И тут уж, на третьем витке склочного соло – абсолютно вышедшая из себя Анастасия Савельевна не выдерживала – и, сквозь слезы, начинала, смеяться тоже:
– Да что ты Ленка, с ума что ль, действительно спятила?! Ну заори же на меня! Ну рассердись на меня! Что ты с этой Божьей улыбочкой все ходишь!
Иногда танца не требовалось – хватало только истовой молитвы – и Елена сама поражалась этой странной силе, которая вдруг в миг утихомиривала Анастасию Савельевну – взбесившуюся и впадавшую в истерики каждый день раз тридцать без всяких поводов. И эта странная внутренняя свечная оранжевая подсветка, все время в Елене, с крещения, присутствовавшая, в некоторые моменты зримо на Анастасию Савельевну действовала – чаще раздражала, иногда пугала, и всегда интриговала.

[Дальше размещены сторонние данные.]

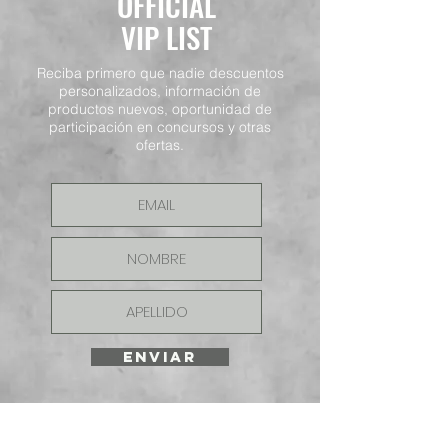
OFFICIAL
VIP LIST
Reciba primero que nadie descuentos
personalizados, información de
productos nuevos, oportunidad de
participación en concursos y otras
ofertas.
ENVIAR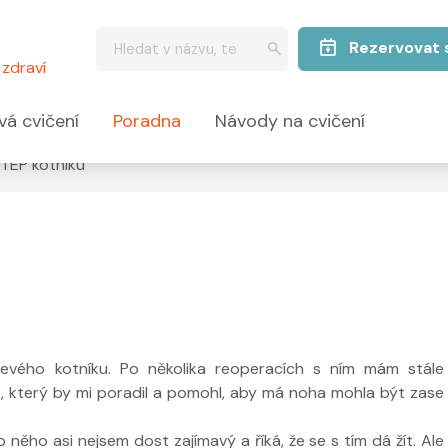
Rezervovat 
zdraví
vá cvičení
Poradna
Návody na cvičení
TEP kotníku
ého kotníku. Po několika reoperacích s ním mám stále
 který by mi poradil a pomohl, aby má noha mohla být zase
něho asi nejsem dost zajímavý a říká, že se s tím dá žít. Ale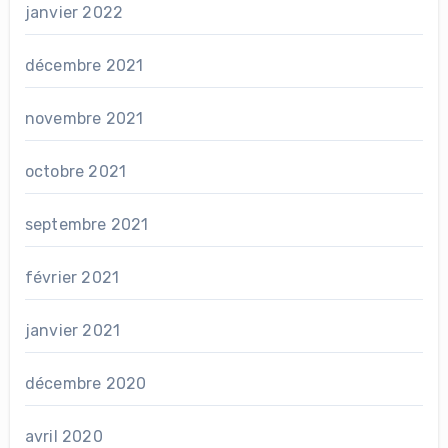
janvier 2022
décembre 2021
novembre 2021
octobre 2021
septembre 2021
février 2021
janvier 2021
décembre 2020
avril 2020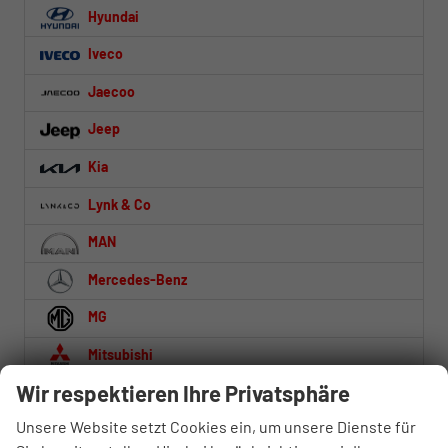
Hyundai
Iveco
Jaecoo
Jeep
Kia
Lynk & Co
MAN
Mercedes-Benz
MG
Mitsubishi
Wir respektieren Ihre Privatsphäre
Nissan
Unsere Website setzt Cookies ein, um unsere Dienste für
Omoda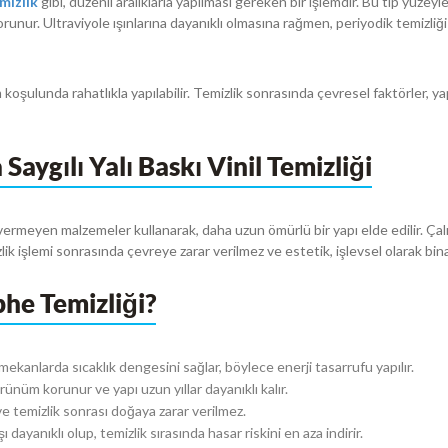
mizlik
gibi, düzenli aralıklarla yapılması gereken bir işlemdir. Bu tip yüzeyle
unur. Ultraviyole ışınlarına dayanıklı olmasına rağmen, periyodik temizliği y
im koşulunda rahatlıkla yapılabilir. Temizlik sonrasında çevresel faktörler,
aygılı Yalı Baskı Vinil Temizliği
ermeyen malzemeler kullanarak, daha uzun ömürlü bir yapı elde edilir. Çalış
lik işlemi sonrasında çevreye zarar verilmez ve estetik, işlevsel olarak bin
phe Temizliği?
 mekanlarda sıcaklık dengesini sağlar, böylece enerji tasarrufu yapılır.
rünüm korunur ve yapı uzun yıllar dayanıklı kalır.
 temizlik sonrası doğaya zarar verilmez.
dayanıklı olup, temizlik sırasında hasar riskini en aza indirir.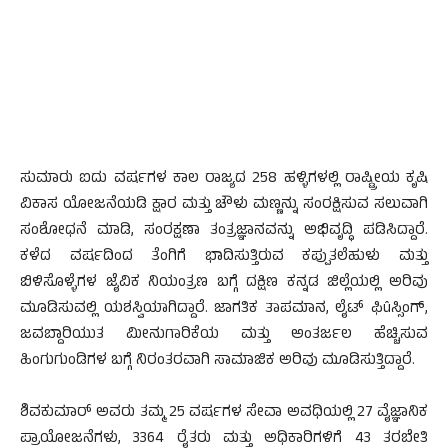
ಸುಮಾರು ಐದು ವರ್ಷಗಳ ಕಾಲ ರಾಜ್ಯದ 258 ಹಳ್ಳಿಗಳಲ್ಲಿ ರಾಷ್ಟ್ರೀಯ ಕೃಷಿ
ವಿಕಾಸ ಯೋಜನೆಯಡಿ ಕ್ಷಾರ ಮತ್ತು ಚೌಳು ಮಣ್ಣನ್ನು ಸಂರಕ್ಷಿಸುವ ಸಲುವಾಗಿ
ಸಂಶೋಧನೆ ಮಾಡಿ, ಸಂರಕ್ಷಣಾ ತಂತ್ರಜ್ಞಾನವನ್ನು ಅಭಿವೃದ್ಧಿ ಪಡಿಸಿದ್ದಾರೆ.
ಕಳೆದ ವರ್ಷದಿಂದ ತೆಂಗಿಗೆ ಭಾದಿಸುತ್ತಿರುವ ಕಪ್ಪುತಲೆಹುಳು ಮತ್ತು
ಬಿಳಿಸೊಳ್ಳೆಗಳ ಜೈವಿಕ ನಿಯಂತ್ರಣ ಬಗ್ಗೆ ದಕ್ಷಿಣ ಕನ್ನಡ ಜಿಲ್ಲೆಯಲ್ಲಿ ಅರಿವು
ಮೂಡಿಸುವಲ್ಲಿ ಯಶಸ್ವಿಯಾಗಿದ್ದಾರೆ. ಜಾಗತಿಕ ತಾಪಮಾನ, ಲೈಟ್ ಫಿûಸ್ಸಿಂಗ್,
ಜವಬ್ದಾರಿಯುತ ಮೀನುಗಾರಿಕೆಯ ಮತ್ತು ಅಂತರ್ಜಲ ಹೆಚ್ಚಿಸುವ
ಹಿಂಗುಗುಂಡಿಗಳ ಬಗ್ಗೆ ನಿರಂತರವಾಗಿ ಸಾಮಾಜಿಕ ಅರಿವು ಮೂಡಿಸುತ್ತಿದ್ದಾರೆ.
ಶಿವಕುಮಾರ್ ಅವರು ತಮ್ಮ 25 ವರ್ಷಗಳ ಸೇವಾ ಅವಧಿಯಲ್ಲಿ 27 ವೈಜ್ಞಾನಿಕ
ಪ್ರಾಯೋಜನೆಗಳು, 3364 ರೈತರು ಮತ್ತು ಅಧಿಕಾರಿಗಳಿಗೆ 43 ತರಬೇತಿ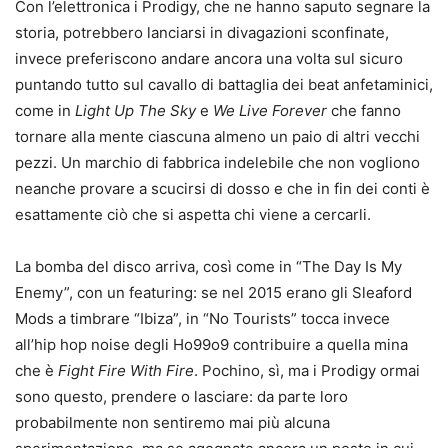
Con l’elettronica i Prodigy, che ne hanno saputo segnare la
storia, potrebbero lanciarsi in divagazioni sconfinate,
invece preferiscono andare ancora una volta sul sicuro
puntando tutto sul cavallo di battaglia dei beat anfetaminici,
come in
Light Up The Sky
e
We Live Forever
che fanno
tornare alla mente ciascuna almeno un paio di altri vecchi
pezzi. Un marchio di fabbrica indelebile che non vogliono
neanche provare a scucirsi di dosso e che in fin dei conti è
esattamente ciò che si aspetta chi viene a cercarli.
La bomba del disco arriva, così come in “The Day Is My
Enemy”, con un featuring: se nel 2015 erano gli Sleaford
Mods a timbrare “Ibiza”, in “No Tourists” tocca invece
all’hip hop noise degli Ho99o9 contribuire a quella mina
che è
Fight Fire With Fire
. Pochino, sì, ma i Prodigy ormai
sono questo, prendere o lasciare: da parte loro
probabilmente non sentiremo mai più alcuna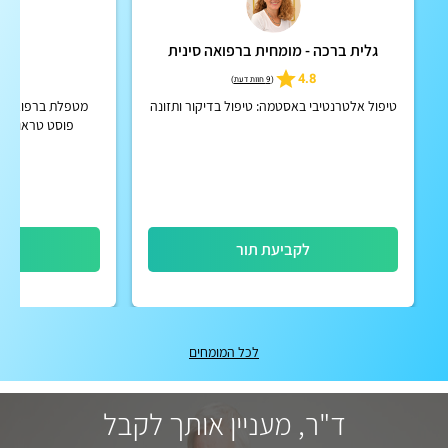
גלית ברכה - מומחית ברפואה סינית
או
5
4.8
(
9 חוות דעת
)
טיפול אלטרנטיבי באסטמה: טיפול בדיקור ותזונה
מטפלת ברפואה סי
פוסט טראומה, 
פי
לקביעת תור
לק
לכל המומחים
ד"ר, מעניין אותך לקבל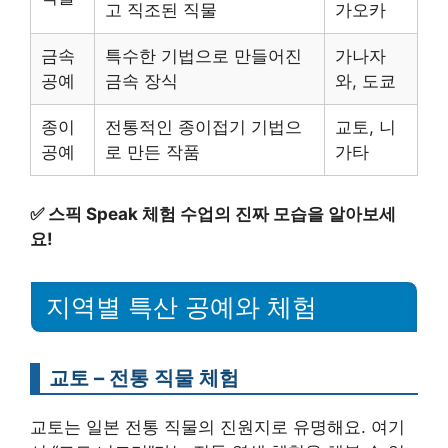
고 직조된 직물
가오카
금속
특수한 기법으로 만들어진
가나자
공예
금속 장식
와, 도쿄
종이
전통적인 종이접기 기법으
교토, 니
공예
로 만든 작품
가타
✅
스픽 Speak 체험 수업의 진짜 모습을 알아보세
요!
지역별 특산 공예와 체험
교토 – 전통 직물 체험
교토는 일본 전통 직물의 진원지로 유명해요. 여기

И хотя переступить порог церкви Анастасия Савельевна до сих пор панически истошно почему-то боялась (отговариваясь тем, что «с богомольцами юродивыми» ей «нечего вместе делать»), тем не менее, в воскресенье рано-рано утром, когда рассвета за окном еще и не мелькало, зная, что Елена уже не спит, и готовится вот-вот вставать и ехать на Нежданову, на причастие, Анастасия Савельевна, притянутая ощущением чуда, заглядывала к Елене в комнату.
– Ну что, молишься, небось, лежишь, юродивая?! – раздраженным голосом, с вызовом, спрашивала Анастасия Савельевна – заходила и в темноте боязливо присаживалась рядышком на стул.